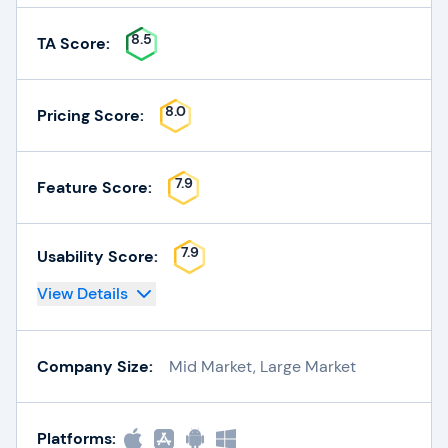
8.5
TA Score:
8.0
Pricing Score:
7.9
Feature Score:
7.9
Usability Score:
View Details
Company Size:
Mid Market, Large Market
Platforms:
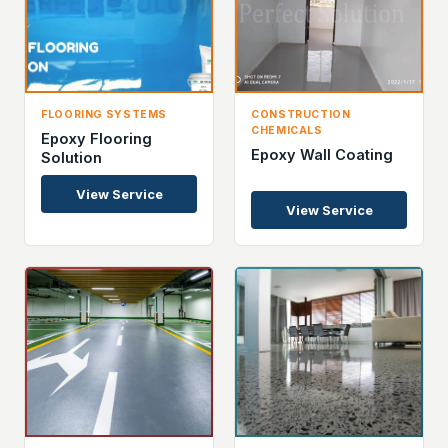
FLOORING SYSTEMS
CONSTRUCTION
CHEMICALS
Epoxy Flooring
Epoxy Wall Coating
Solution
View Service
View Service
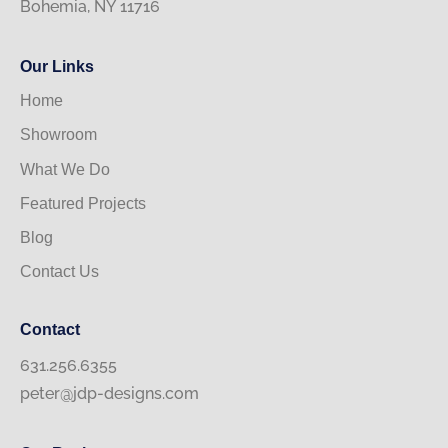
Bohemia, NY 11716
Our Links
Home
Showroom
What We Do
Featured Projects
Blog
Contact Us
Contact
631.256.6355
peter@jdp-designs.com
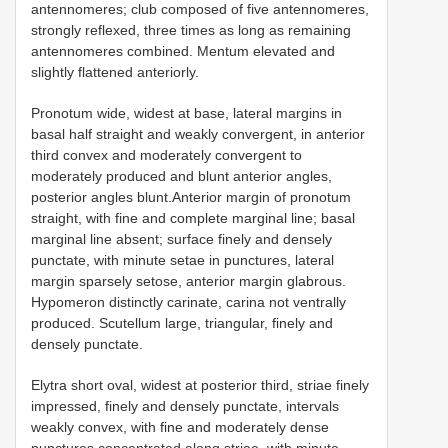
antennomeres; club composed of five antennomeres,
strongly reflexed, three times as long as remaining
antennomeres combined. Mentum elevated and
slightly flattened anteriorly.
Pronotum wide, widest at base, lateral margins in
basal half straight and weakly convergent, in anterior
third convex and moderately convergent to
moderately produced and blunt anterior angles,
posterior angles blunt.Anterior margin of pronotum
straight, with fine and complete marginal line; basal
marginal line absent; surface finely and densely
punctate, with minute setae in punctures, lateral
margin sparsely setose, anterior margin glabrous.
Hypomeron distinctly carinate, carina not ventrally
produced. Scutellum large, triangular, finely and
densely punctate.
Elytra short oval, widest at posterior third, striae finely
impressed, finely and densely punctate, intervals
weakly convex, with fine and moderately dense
▬▬▬▬▬▬▬▬▬▬
● **Exercise aim**
Read each line of the material, and wherever the word "widest" turns up, copy that line.

● **Solution for this exercise**
Pronotum wide, widest at base, lateral margins in
Elytra short oval, widest at posterior third, striae finely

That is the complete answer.